> **EXCERPT TO READ**:
We went from scrapping big plans for a long weekend in Turkey after yet another bomb scare to a road trip throughout Friuli Venezia Giulia. My best friend’s visit in late June brought me back to Verona for yet another opera, to Lake Garda, Milan and soaking up the sun in Liguria. In my first trimester I traveled to Stockholm solo for the conference and came back more nauseous than ever. We lazily toured central Italy with friends this summer, living that country life, and followed it by a disillusioning but whirlwind trip to Paris. After, we retreated to the mountains to rest and recuperate.

This year we ultimately decided not to return to Ohio for Christmas for the first time since my move to Italy. Though sad, my growing belly and diminishing energy levels are thankful. Instead, I put down roots and put up a tree – our first Christmas tree together! – and decided it was time to truly build a community.

We can measure a year by our professional and monetary accomplishments, but I prefer to measure it just like this, in travel and love.

My 2016 Travel Review: 

Like any decent review, the post is link-heavy. Follow the links to read more about my experiences in each place, and how you can experience it also!

And of course, be sure to leave a comment and tell me all the amazing places you traveled to this year!

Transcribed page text
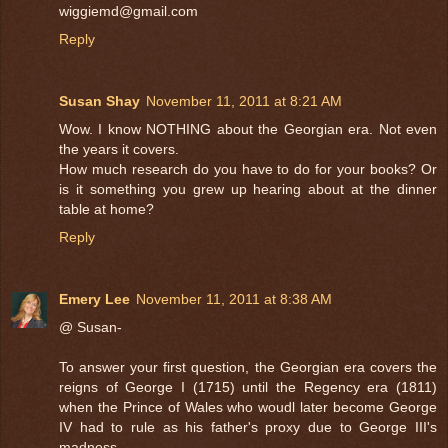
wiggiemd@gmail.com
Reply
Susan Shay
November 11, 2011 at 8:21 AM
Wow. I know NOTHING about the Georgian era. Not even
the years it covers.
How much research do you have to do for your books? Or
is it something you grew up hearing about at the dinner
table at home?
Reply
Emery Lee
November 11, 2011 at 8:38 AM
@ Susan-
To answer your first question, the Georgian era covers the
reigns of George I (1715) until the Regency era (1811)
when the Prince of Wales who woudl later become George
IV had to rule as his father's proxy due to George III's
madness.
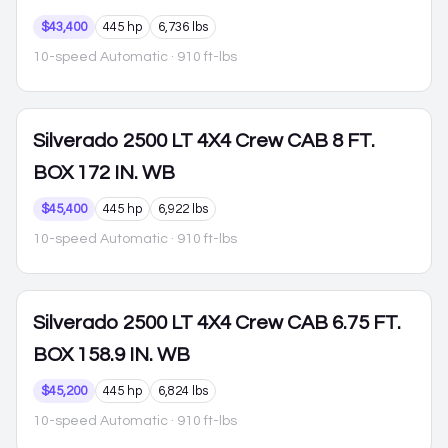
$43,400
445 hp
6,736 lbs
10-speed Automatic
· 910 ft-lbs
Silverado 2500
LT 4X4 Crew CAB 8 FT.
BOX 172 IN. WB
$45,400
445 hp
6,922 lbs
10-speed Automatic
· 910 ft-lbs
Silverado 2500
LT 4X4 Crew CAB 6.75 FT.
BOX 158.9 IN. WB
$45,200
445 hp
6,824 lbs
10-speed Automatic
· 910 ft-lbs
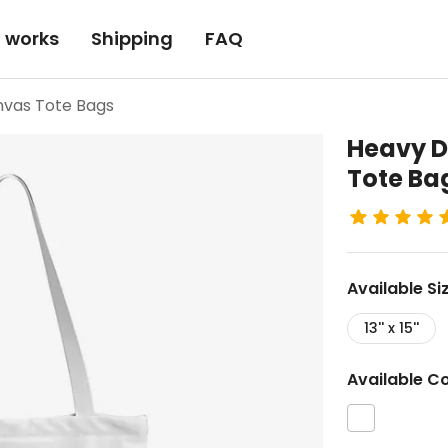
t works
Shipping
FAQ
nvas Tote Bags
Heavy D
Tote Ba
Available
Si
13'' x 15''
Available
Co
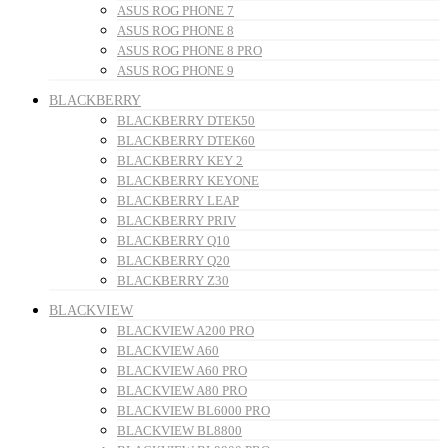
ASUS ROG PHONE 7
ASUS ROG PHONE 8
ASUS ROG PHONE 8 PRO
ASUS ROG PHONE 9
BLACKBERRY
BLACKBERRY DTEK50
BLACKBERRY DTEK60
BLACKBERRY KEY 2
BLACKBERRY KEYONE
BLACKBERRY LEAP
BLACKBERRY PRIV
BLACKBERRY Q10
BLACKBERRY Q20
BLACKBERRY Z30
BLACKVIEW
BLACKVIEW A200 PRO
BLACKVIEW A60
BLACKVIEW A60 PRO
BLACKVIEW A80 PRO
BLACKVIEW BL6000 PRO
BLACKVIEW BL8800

> **TASK REQUIREMENTS**:
1. Swap "Silverado 2500" for "Silverado 3500" wherever it occurs in the listing, and write out the whole listing again with nothing else altered and the pictures omitted.
2. Write the next part of the travel post about 2016, picking up after its final sentence.
The listing bears no relation to the travel post.

> **WRITTEN RESPONSES**:
1.
wiggiemd@gmail.com
Reply
Susan Shay
November 11, 2011 at 8:21 AM
Wow. I know NOTHING about the Georgian era. Not even
the years it covers.
How much research do you have to do for your books? Or
is it something you grew up hearing about at the dinner
table at home?
Reply
Emery Lee
November 11, 2011 at 8:38 AM
@ Susan-
To answer your first question, the Georgian era covers the
reigns of George I (1715) until the Regency era (1811)
when the Prince of Wales who woudl later become George
IV had to rule as his father's proxy due to George III's
madness.
$43,400
445 hp
6,736 lbs
10-speed Automatic
· 910 ft-lbs
Silverado 3500
LT 4X4 Crew CAB 8 FT.
BOX 172 IN. WB
$45,400
445 hp
6,922 lbs
10-speed Automatic
· 910 ft-lbs
Silverado 3500
LT 4X4 Crew CAB 6.75 FT.
BOX 158.9 IN. WB
$45,200
445 hp
6,824 lbs
10-speed Automatic
· 910 ft-lbs
t works
Shipping
FAQ
nvas Tote Bags
Heavy D
Tote Ba
Available
Si
13'' x 15''
Available
Co
ASUS ROG PHONE 7
ASUS ROG PHONE 8
ASUS ROG PHONE 8 PRO
ASUS ROG PHONE 9
BLACKBERRY
BLACKBERRY DTEK50
BLACKBERRY DTEK60
BLACKBERRY KEY 2
BLACKBERRY KEYONE
BLACKBERRY LEAP
BLACKBERRY PRIV
BLACKBERRY Q10
BLACKBERRY Q20
BLACKBERRY Z30
BLACKVIEW
BLACKVIEW A200 PRO
BLACKVIEW A60
BLACKVIEW A60 PRO
BLACKVIEW A80 PRO
BLACKVIEW BL6000 PRO
BLACKVIEW BL8800

2.
March: Friuli Venezia Giulia, 3 hours in Slovenia

For the first time ever, I found myself canceling a trip instead of going on one. Though we had tickets booked for Istanbul – an absolute dream of mine – a fifth explosion in as many months forced us to reconsider. Though I’m not a proponent of canceling trips based on fear, we did ultimately decide to cancel our trip to Turkey. Follow the link for the full explanation of why.

Instead, we hastily planned a road trip through Friuli Venezia Giulia with friends, and thoroughly enjoyed ourselves. Here are some of the highlights of where we went, and what we saw:

 

 

La Risiera di San Sabba, a sad and shocking history found on the outskirts of Italian's mind and the outskirts of Trieste.

La Risiera di San Sabba is Italy’s only concentration camp that, sadly, few know about. It’s a glimpse into a shocking history found on the outskirts of Italian’s mind and the outskirts of Trieste.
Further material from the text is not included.